Instrumental observations over the past 157 years show that temperatures at the Earth’s surface have risen globally. Average surface temperatures have increased by about 0.74 degrees Celsius between 1906 and 2005, with 11 of the 12 warmest years occurring between 1995 and 2006, according to the most recent report of the Nobel Prize winning Intergovernmental Panel on Climate Change.

Dr. Rajendra Pachauri, who heads the IPCC, told government negotiators at the UN’s annual climate conference in December 2008 of “the serious impacts of climate change, which would accrue as a result of inaction.”

He said the number of people living in severely stressed river basins would quadruple from a minimum of 1.4 billion in 1995 to 4.3 billion in 2050.

“Roughly 20-30 percent of species assessed are likely to be at increasingly high risk of extinction as global mean temperatures exceed two to three degrees above pre-industrial levels. We are getting close to that range,” he warned.
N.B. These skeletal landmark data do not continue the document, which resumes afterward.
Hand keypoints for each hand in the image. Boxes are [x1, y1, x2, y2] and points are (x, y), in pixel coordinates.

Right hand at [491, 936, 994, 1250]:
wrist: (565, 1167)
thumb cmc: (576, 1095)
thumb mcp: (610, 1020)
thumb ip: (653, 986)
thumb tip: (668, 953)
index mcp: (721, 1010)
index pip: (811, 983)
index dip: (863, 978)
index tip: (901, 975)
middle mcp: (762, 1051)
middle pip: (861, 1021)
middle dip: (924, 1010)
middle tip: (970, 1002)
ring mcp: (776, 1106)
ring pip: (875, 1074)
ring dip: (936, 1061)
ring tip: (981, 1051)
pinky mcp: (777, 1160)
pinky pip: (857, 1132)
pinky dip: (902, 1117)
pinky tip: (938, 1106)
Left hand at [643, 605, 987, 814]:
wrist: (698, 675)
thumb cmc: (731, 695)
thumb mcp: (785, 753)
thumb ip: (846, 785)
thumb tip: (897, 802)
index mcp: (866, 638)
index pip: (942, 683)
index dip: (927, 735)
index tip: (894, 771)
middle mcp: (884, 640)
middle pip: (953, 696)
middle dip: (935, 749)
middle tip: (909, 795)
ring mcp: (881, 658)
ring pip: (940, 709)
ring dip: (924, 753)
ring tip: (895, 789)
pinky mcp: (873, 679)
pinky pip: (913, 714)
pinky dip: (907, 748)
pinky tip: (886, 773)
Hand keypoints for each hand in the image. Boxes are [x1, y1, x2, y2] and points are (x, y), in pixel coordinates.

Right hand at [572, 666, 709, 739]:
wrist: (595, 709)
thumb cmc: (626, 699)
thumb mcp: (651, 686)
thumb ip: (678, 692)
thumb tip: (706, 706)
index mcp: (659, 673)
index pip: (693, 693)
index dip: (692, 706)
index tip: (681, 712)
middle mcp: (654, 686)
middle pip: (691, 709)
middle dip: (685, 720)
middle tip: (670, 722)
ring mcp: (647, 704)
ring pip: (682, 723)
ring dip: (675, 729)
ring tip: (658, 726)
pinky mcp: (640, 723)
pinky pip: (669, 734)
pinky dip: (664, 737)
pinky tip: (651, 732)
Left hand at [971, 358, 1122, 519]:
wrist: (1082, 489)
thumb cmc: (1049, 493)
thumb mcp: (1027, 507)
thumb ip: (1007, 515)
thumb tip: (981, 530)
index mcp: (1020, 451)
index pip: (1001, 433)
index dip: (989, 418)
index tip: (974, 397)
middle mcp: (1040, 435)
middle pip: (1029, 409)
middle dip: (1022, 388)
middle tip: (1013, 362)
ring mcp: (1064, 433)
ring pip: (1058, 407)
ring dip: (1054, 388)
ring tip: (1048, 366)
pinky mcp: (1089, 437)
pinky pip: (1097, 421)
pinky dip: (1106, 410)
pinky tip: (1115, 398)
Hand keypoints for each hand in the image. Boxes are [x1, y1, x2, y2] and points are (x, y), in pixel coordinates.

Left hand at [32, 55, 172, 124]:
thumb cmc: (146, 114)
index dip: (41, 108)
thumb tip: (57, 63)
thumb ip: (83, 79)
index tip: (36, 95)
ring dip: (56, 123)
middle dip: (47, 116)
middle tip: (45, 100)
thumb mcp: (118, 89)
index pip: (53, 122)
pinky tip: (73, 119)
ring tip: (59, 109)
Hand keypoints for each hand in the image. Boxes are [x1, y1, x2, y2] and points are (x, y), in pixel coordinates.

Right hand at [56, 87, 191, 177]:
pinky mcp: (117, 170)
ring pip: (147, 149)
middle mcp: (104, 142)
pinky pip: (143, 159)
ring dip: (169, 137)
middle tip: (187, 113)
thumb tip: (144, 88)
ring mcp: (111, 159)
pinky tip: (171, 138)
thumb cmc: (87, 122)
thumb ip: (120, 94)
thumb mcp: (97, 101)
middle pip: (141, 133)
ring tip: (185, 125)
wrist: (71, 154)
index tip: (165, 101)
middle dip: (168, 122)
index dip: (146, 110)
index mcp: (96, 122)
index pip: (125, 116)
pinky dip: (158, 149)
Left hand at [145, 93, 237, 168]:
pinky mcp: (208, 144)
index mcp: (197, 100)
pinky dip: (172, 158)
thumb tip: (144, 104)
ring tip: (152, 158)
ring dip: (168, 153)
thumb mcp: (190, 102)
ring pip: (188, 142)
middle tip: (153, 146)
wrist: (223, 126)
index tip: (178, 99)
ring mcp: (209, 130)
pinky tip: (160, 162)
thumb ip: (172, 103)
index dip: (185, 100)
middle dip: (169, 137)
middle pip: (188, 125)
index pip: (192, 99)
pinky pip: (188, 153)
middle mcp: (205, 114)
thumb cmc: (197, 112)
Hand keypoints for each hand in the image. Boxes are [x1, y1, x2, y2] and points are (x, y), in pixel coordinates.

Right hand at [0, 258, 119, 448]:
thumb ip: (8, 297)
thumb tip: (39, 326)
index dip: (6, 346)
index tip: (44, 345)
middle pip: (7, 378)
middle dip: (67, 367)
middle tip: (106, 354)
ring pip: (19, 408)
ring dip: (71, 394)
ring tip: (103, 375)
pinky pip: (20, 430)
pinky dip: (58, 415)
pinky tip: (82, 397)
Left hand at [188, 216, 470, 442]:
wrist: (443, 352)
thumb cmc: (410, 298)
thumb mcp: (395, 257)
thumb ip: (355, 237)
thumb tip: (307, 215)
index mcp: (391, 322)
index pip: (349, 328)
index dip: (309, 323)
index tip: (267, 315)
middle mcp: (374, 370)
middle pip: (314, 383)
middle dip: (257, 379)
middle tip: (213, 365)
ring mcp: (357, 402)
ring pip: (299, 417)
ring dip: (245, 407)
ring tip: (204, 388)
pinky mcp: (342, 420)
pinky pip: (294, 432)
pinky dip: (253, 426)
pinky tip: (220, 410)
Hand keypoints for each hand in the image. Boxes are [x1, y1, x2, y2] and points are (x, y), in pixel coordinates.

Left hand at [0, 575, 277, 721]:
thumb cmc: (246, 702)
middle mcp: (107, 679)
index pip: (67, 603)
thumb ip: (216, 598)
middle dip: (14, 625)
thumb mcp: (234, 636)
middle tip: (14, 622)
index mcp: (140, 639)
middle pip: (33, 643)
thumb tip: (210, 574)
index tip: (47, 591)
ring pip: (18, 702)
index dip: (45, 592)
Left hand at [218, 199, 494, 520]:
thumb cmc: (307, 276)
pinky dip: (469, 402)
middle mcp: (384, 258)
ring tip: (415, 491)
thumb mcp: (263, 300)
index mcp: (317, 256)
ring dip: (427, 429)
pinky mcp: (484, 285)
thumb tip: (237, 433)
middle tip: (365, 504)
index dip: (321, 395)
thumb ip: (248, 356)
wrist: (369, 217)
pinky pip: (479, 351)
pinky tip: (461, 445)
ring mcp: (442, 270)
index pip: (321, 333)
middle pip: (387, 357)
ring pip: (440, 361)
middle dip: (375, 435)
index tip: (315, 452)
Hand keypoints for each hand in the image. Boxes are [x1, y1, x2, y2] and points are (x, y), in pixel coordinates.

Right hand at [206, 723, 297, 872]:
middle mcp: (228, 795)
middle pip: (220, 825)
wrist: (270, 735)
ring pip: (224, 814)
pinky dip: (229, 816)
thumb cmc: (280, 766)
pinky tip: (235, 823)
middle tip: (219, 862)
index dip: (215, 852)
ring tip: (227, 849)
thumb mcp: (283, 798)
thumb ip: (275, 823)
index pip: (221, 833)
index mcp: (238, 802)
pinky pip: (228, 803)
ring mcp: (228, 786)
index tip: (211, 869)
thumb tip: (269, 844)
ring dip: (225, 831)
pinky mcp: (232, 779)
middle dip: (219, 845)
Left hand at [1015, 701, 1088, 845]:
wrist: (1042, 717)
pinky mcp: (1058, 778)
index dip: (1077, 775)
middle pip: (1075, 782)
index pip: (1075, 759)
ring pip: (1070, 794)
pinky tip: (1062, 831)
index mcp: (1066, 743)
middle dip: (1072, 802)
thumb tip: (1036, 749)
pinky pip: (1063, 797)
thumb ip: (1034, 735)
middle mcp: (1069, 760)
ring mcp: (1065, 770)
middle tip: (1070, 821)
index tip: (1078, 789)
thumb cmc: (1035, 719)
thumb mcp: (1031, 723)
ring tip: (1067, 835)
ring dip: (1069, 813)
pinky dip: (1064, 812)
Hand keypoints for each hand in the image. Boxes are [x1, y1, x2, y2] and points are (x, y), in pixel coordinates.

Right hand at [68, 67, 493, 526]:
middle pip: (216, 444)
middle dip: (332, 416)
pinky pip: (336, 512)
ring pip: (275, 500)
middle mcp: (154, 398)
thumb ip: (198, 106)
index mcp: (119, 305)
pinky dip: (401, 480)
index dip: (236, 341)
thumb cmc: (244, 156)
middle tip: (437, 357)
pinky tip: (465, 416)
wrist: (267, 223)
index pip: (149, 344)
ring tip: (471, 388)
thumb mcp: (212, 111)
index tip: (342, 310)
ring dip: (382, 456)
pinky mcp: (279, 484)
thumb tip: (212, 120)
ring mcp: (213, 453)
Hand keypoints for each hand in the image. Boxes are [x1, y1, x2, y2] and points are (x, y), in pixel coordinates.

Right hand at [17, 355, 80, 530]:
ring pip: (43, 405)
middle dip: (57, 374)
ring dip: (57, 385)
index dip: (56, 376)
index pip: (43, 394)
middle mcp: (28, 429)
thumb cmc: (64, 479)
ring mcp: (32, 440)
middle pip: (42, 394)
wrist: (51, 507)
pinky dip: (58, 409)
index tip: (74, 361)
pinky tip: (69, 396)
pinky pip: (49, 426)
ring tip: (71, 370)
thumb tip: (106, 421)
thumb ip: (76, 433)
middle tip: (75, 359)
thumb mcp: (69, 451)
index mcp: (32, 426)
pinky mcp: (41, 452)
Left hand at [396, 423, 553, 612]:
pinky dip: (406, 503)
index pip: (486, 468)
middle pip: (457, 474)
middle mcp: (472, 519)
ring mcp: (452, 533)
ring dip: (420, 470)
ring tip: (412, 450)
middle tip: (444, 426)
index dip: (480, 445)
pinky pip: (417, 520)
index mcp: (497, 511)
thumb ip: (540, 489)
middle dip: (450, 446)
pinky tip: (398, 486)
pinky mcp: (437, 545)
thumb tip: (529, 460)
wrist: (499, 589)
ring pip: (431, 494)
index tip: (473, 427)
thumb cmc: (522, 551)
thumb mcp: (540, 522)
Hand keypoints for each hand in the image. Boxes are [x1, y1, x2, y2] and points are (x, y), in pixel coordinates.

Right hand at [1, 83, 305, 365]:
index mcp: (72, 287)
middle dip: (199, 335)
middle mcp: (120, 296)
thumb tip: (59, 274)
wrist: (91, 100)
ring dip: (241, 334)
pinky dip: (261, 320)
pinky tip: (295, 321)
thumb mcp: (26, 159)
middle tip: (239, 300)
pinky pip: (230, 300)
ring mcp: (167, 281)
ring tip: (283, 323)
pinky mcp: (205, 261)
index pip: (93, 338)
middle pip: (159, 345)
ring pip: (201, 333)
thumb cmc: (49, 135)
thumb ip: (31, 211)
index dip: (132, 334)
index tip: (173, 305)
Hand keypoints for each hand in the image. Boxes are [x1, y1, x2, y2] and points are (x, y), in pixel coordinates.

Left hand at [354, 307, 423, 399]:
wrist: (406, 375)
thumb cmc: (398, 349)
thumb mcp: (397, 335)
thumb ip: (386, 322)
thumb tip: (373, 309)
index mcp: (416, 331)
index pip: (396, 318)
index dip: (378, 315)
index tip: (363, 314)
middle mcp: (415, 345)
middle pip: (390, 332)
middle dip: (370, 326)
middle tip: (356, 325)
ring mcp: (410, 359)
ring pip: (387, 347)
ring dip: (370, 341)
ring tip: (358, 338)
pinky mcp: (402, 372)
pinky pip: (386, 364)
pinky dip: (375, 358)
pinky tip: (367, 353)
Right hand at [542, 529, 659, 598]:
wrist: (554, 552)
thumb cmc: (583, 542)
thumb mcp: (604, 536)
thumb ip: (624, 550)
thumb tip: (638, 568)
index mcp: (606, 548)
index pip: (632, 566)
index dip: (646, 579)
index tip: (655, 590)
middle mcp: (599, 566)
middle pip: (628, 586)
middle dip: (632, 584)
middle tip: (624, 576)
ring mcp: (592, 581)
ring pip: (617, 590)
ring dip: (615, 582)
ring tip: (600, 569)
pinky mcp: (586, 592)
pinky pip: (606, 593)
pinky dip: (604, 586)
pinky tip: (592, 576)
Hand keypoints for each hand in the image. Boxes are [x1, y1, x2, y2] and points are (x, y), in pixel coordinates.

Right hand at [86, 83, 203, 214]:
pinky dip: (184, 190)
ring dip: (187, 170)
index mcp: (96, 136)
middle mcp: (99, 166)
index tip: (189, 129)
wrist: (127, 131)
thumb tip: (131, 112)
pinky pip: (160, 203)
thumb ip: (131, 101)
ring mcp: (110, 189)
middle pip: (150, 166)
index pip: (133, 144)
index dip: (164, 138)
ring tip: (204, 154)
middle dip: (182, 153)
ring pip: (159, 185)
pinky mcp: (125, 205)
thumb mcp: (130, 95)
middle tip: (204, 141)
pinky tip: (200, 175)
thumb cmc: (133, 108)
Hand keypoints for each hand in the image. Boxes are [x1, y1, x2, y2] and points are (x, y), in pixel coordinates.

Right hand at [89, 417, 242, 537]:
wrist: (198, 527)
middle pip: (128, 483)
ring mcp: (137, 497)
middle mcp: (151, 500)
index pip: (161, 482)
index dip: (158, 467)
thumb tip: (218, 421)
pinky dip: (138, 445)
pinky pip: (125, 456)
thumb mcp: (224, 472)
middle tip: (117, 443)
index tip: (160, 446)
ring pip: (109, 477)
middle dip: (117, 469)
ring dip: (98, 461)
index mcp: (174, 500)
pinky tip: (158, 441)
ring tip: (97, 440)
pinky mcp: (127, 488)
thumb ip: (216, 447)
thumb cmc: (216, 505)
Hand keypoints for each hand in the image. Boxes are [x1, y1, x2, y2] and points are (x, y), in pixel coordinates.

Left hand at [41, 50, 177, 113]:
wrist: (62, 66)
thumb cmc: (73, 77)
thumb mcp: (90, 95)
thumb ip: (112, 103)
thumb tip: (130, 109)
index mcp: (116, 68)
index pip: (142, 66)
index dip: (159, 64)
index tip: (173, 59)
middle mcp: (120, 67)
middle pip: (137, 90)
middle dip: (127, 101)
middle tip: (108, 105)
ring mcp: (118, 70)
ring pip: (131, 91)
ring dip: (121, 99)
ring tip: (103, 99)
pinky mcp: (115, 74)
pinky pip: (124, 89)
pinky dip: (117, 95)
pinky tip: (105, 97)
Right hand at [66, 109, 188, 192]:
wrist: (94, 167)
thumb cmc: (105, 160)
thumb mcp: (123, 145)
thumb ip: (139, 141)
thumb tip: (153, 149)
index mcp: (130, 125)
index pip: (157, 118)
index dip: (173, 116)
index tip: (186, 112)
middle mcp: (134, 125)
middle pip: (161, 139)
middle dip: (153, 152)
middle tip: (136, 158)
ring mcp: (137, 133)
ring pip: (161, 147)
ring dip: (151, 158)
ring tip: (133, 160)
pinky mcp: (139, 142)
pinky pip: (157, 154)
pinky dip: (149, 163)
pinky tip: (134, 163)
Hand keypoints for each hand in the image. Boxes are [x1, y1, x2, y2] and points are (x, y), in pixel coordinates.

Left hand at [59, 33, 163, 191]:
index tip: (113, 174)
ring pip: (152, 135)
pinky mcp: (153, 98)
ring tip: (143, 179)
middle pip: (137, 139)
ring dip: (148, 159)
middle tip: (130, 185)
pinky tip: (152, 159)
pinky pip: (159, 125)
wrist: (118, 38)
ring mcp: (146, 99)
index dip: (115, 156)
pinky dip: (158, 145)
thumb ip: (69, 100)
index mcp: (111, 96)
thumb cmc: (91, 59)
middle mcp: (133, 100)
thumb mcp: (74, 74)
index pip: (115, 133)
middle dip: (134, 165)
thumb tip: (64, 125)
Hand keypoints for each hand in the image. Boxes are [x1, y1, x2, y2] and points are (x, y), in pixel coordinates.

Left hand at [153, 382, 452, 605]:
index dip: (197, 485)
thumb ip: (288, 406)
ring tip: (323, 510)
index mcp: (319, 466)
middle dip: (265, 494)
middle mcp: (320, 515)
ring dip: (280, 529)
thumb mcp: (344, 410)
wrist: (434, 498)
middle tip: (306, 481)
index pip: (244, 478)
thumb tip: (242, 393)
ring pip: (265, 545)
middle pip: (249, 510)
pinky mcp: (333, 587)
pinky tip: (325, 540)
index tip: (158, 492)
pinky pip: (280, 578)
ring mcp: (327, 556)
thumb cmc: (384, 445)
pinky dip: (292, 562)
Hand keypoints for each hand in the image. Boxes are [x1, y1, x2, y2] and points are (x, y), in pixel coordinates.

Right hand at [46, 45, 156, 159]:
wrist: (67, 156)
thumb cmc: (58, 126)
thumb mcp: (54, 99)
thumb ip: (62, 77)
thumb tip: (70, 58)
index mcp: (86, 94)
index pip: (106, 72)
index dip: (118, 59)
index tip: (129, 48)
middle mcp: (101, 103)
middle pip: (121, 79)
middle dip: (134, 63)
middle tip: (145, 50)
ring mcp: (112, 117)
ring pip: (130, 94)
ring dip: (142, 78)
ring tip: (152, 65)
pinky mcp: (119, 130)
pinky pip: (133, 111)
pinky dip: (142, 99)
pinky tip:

Lake in Macedonia retreats as drought advances. October 26, 2008. (Photo by Davcevski)


Dr. Pachauri also warned of “abrupt and irreversible” changes such as “collapse of the Greenland or West Antarctic ice sheets, which can lead to sea level rise of several meters,” affecting small island states and low-lying coastal communities and cities.

“In some countries of Africa, yields from rainfed agriculture could be reduced by 50 percent by 2020,” said Dr. Pachauri. “At the local level many people are likely to suffer additional losses to their livelihoods when climate change and variability occur together with other stresses, such as conflict.”

“If global mean temperature increase is to be stabilized between 2.0 to 2.4°C, then carbon dioxide emissions must peak by 2015,” he told the climate negotiators, who are attempting to write successor agreement to the Kyoto Protocol that all industrial and emerging economies can approve at the upcoming UN climate conference in December.

This agreement would attempt to mitigate climate change by reducing emissions of heat-trapping greenhouse gases, but the ELAN network will not wait for mitigation to begin adapting to the warming that has already begun.

“Mitigation is a necessary but insufficient response,” Fanton said. We can no longer afford to dismiss adaptation as ‘giving in’ or worry that it will reduce incentives for addressing the root causes of climate changes. This creative new network will nurture the emerging field of adaptation science, helping to build knowledge and catalyze new ideas.”

To ensure sustained funding for adaptation projects, ELAN will engage the support of major multilateral financing bodies, including the United Nations Framework Convention on Climate Change, which manages a climate change adaptation fund.